▶ Requirement
Copy the material below word for word, leaving the pictures out of your answer.

▶ Given information
=====

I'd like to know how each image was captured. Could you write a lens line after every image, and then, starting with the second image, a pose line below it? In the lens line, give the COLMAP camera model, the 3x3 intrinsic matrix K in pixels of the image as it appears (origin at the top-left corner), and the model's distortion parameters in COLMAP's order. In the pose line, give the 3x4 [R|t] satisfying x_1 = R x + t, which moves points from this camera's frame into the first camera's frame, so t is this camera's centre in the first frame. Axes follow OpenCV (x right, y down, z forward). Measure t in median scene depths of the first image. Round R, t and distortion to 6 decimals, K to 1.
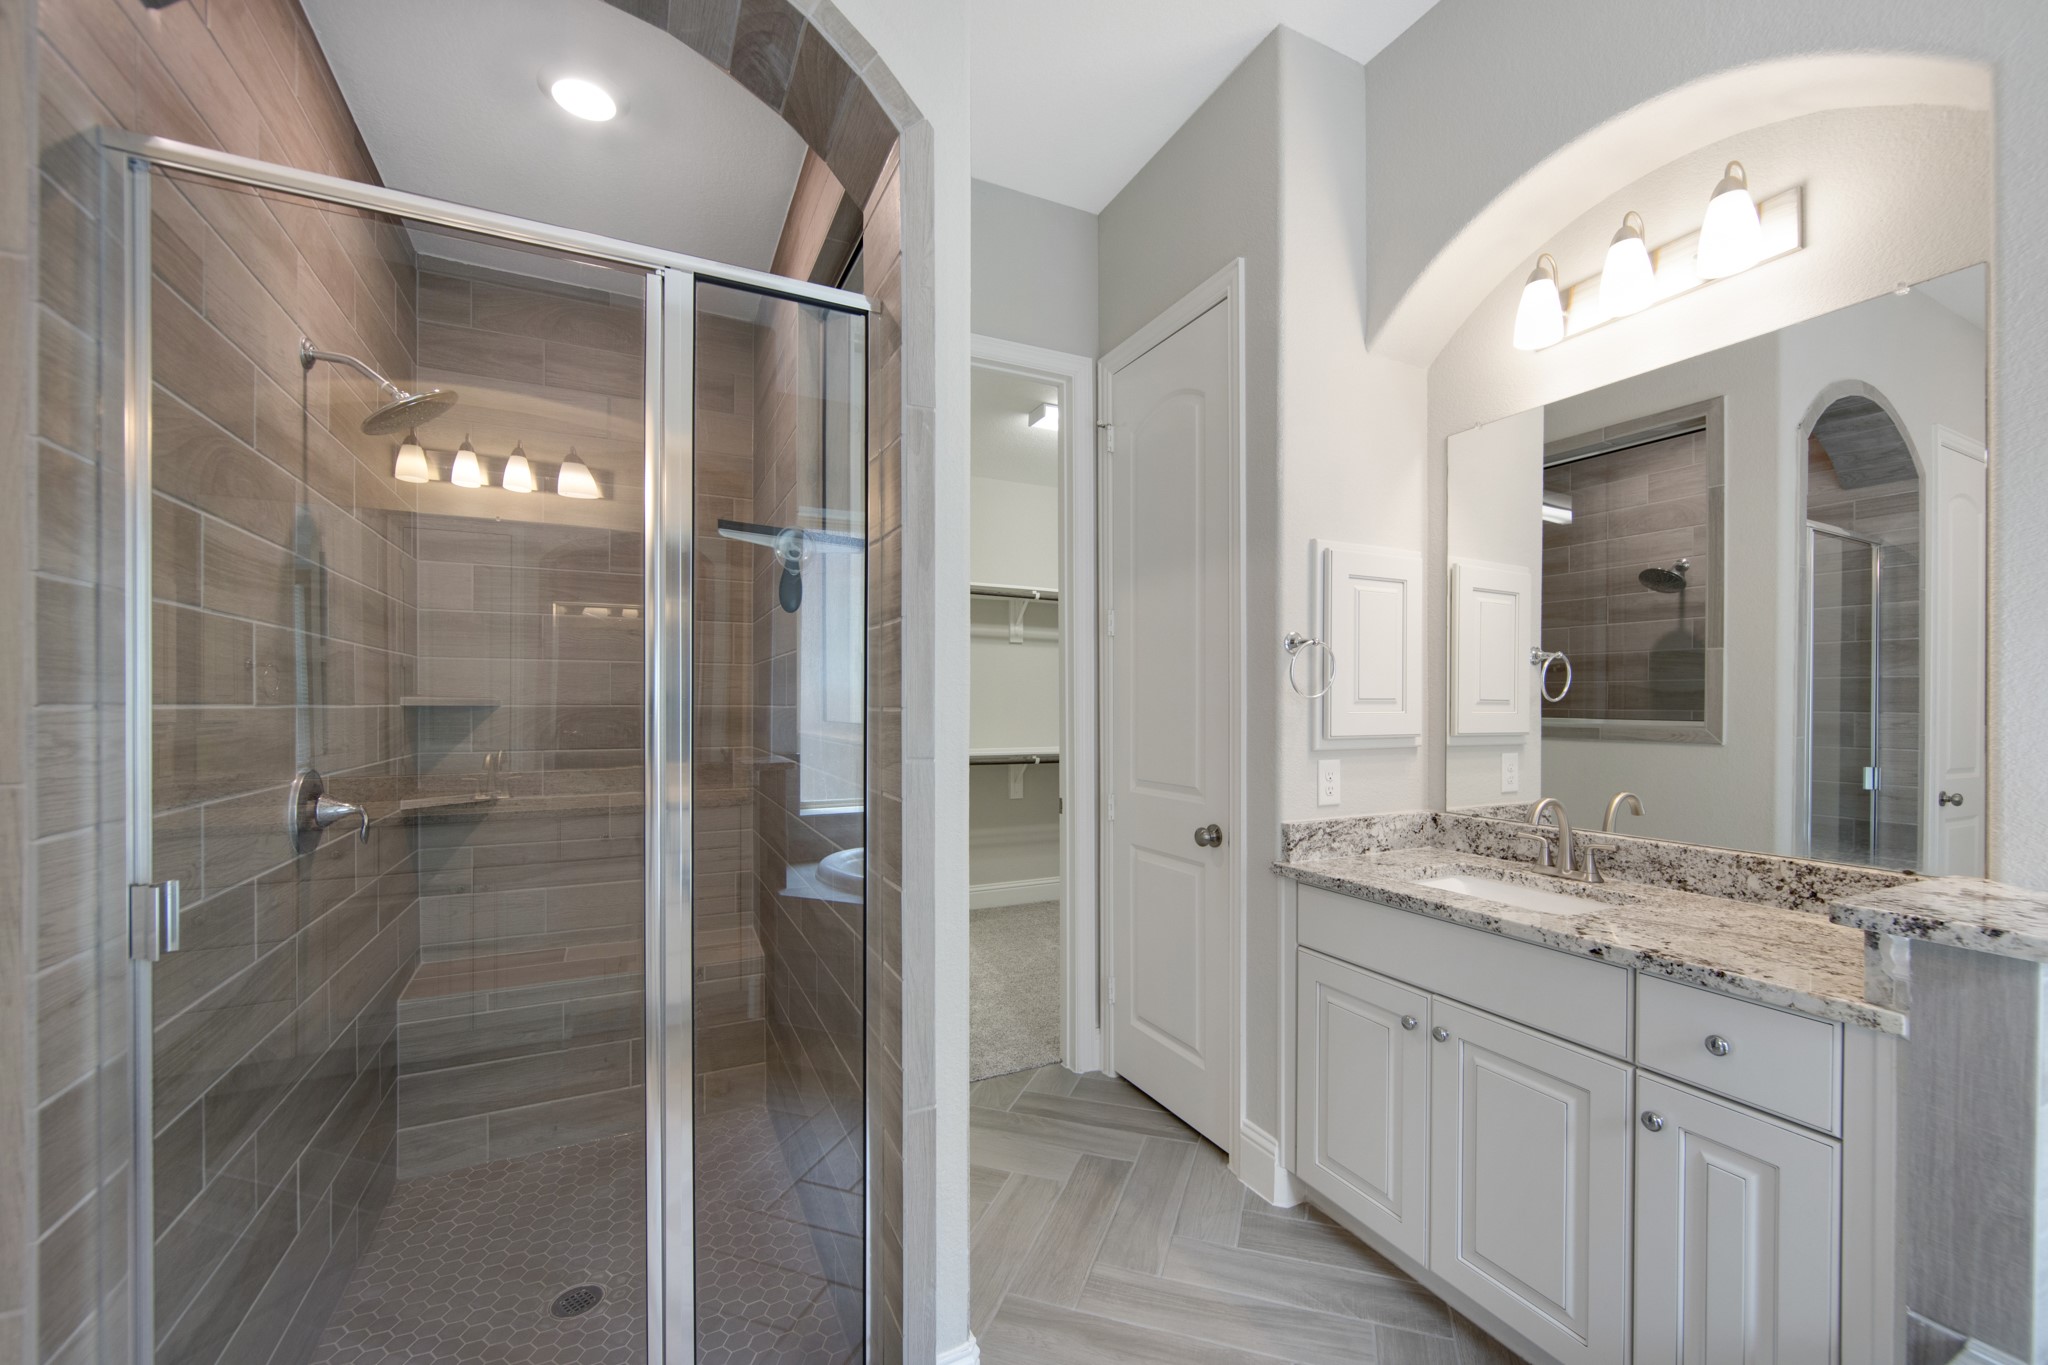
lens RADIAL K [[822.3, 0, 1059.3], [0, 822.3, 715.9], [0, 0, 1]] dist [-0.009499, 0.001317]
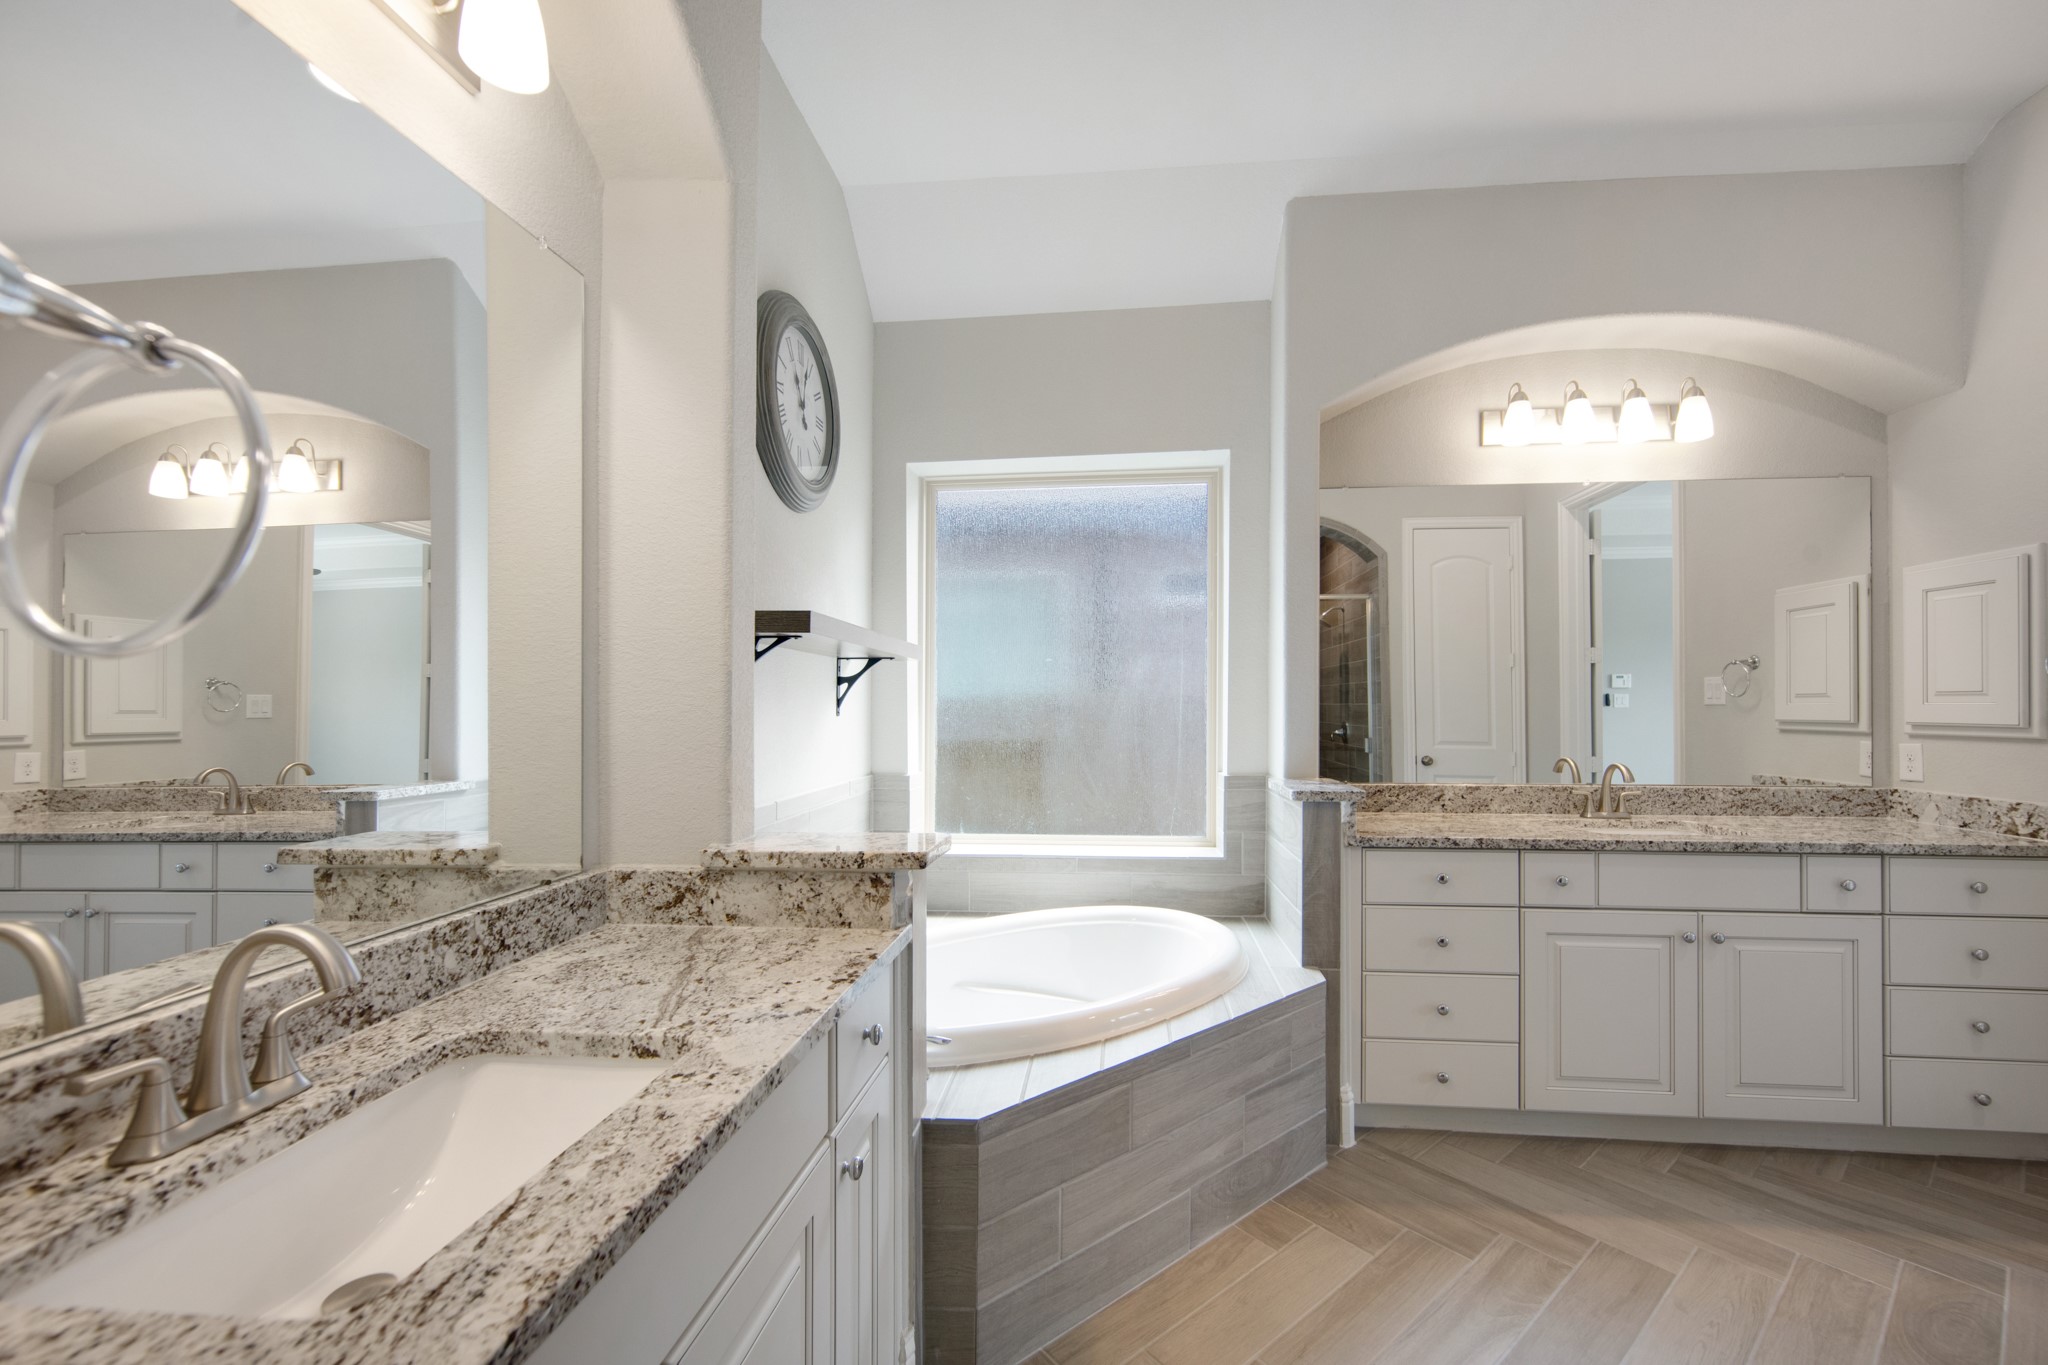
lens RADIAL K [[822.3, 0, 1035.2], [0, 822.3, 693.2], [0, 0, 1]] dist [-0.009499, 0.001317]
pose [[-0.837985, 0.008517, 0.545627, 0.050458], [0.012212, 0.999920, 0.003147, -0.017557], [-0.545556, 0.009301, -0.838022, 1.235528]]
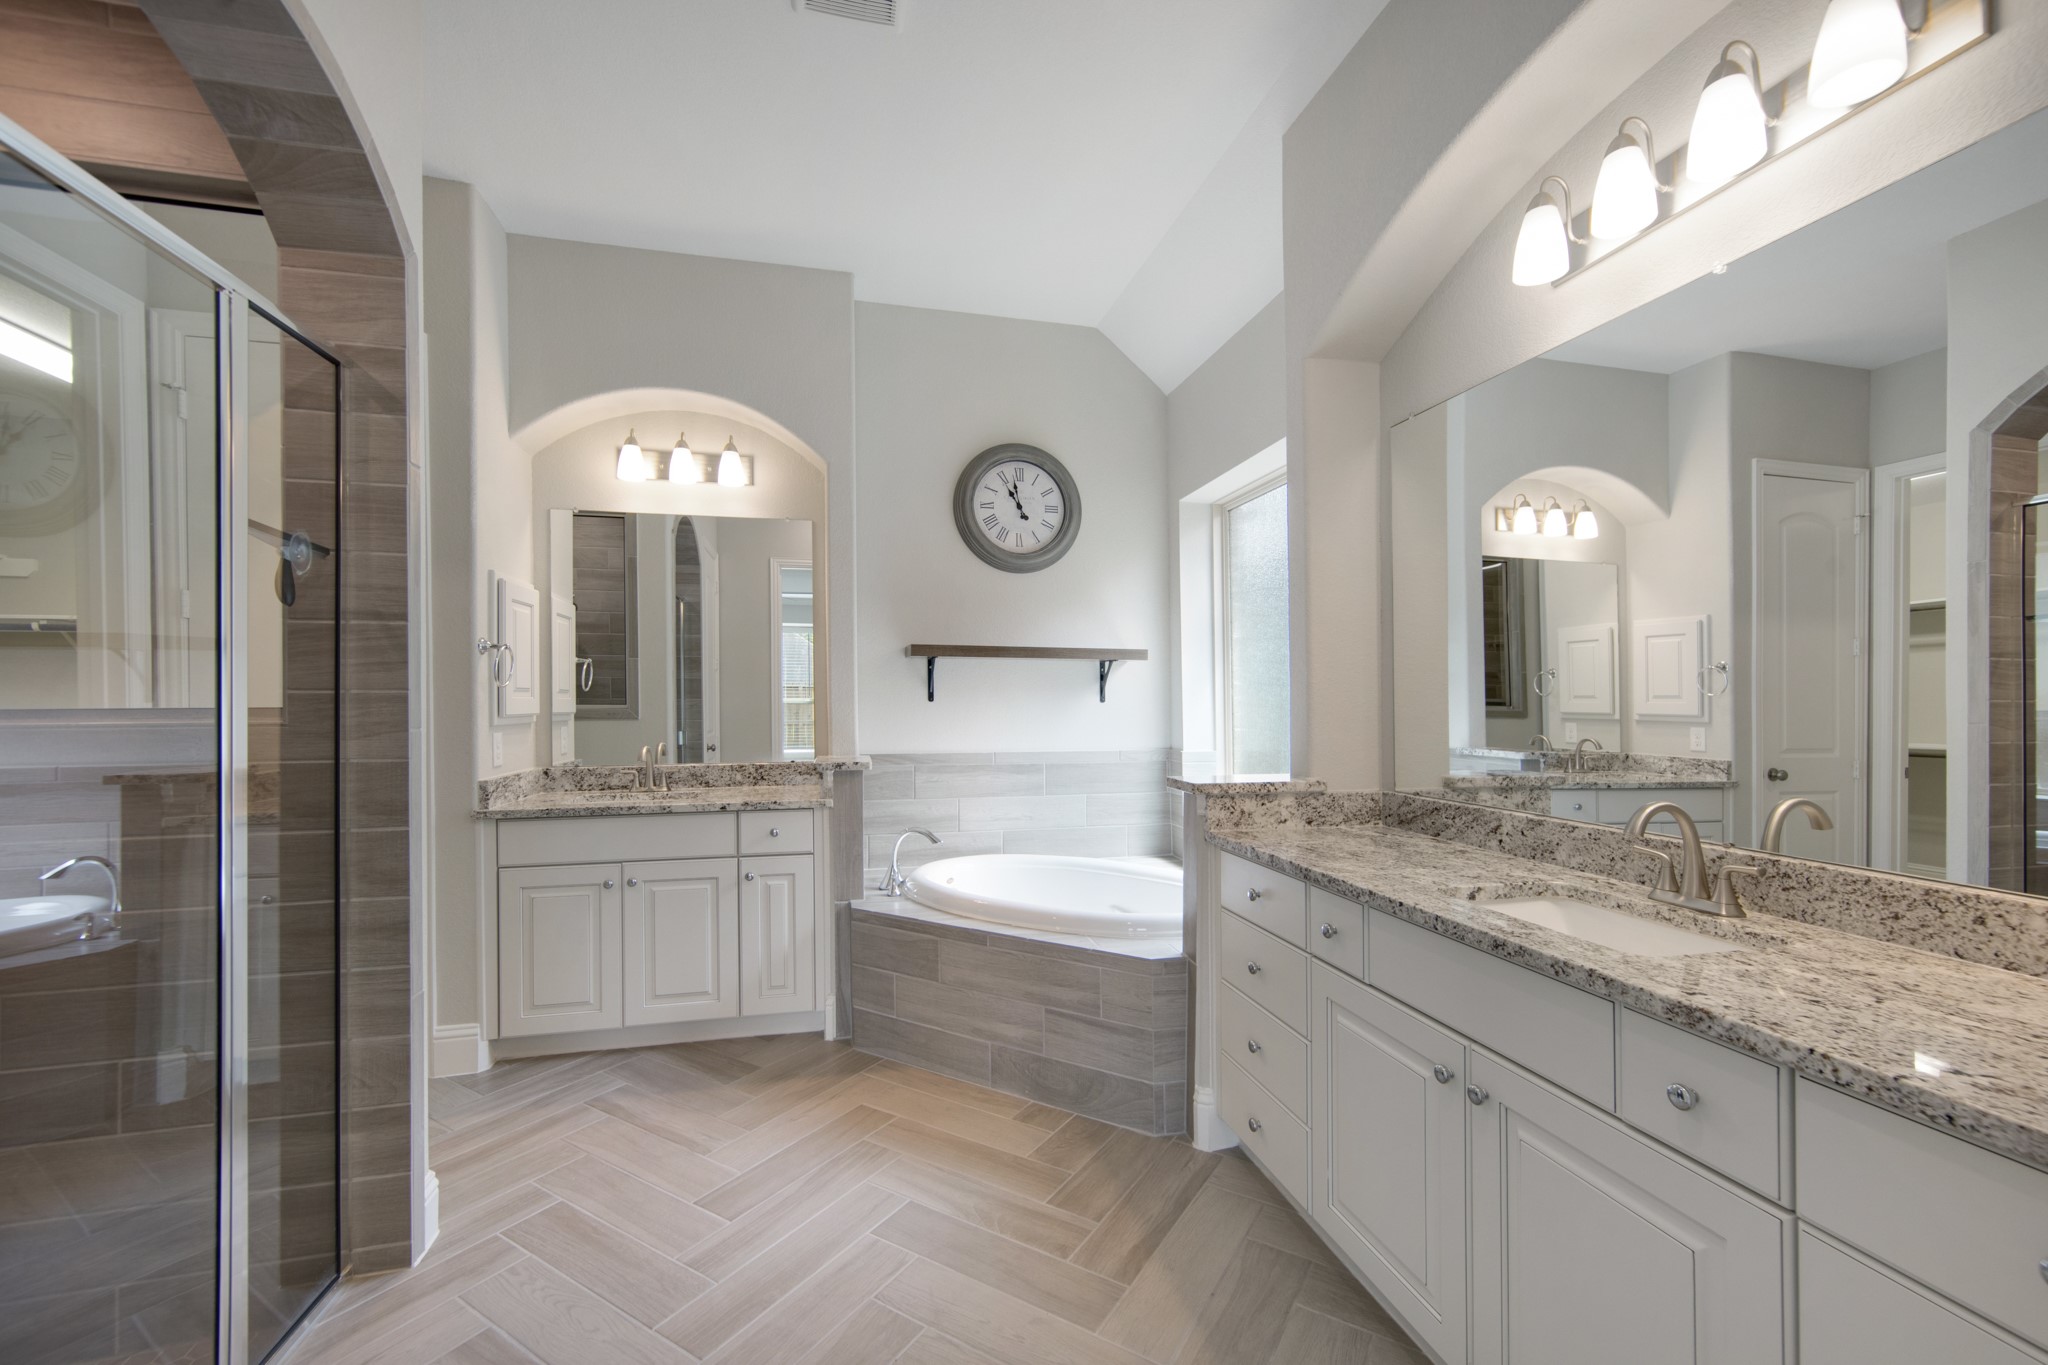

=====

▶ Written solution
I'd like to know how each image was captured. Could you write a lens line after every image, and then, starting with the second image, a pose line below it? In the lens line, give the COLMAP camera model, the 3x3 intrinsic matrix K in pixels of the image as it appears (origin at the top-left corner), and the model's distortion parameters in COLMAP's order. In the pose line, give the 3x4 [R|t] satisfying x_1 = R x + t, which moves points from this camera's frame into the first camera's frame, so t is this camera's centre in the first frame. Axes follow OpenCV (x right, y down, z forward). Measure t in median scene depths of the first image. Round R, t and distortion to 6 decimals, K to 1.
lens RADIAL K [[822.3, 0, 1059.3], [0, 822.3, 715.9], [0, 0, 1]] dist [-0.009499, 0.001317]
lens RADIAL K [[822.3, 0, 1035.2], [0, 822.3, 693.2], [0, 0, 1]] dist [-0.009499, 0.001317]
pose [[-0.837985, 0.008517, 0.545627, 0.050458], [0.012212, 0.999920, 0.003147, -0.017557], [-0.545556, 0.009301, -0.838022, 1.235528]]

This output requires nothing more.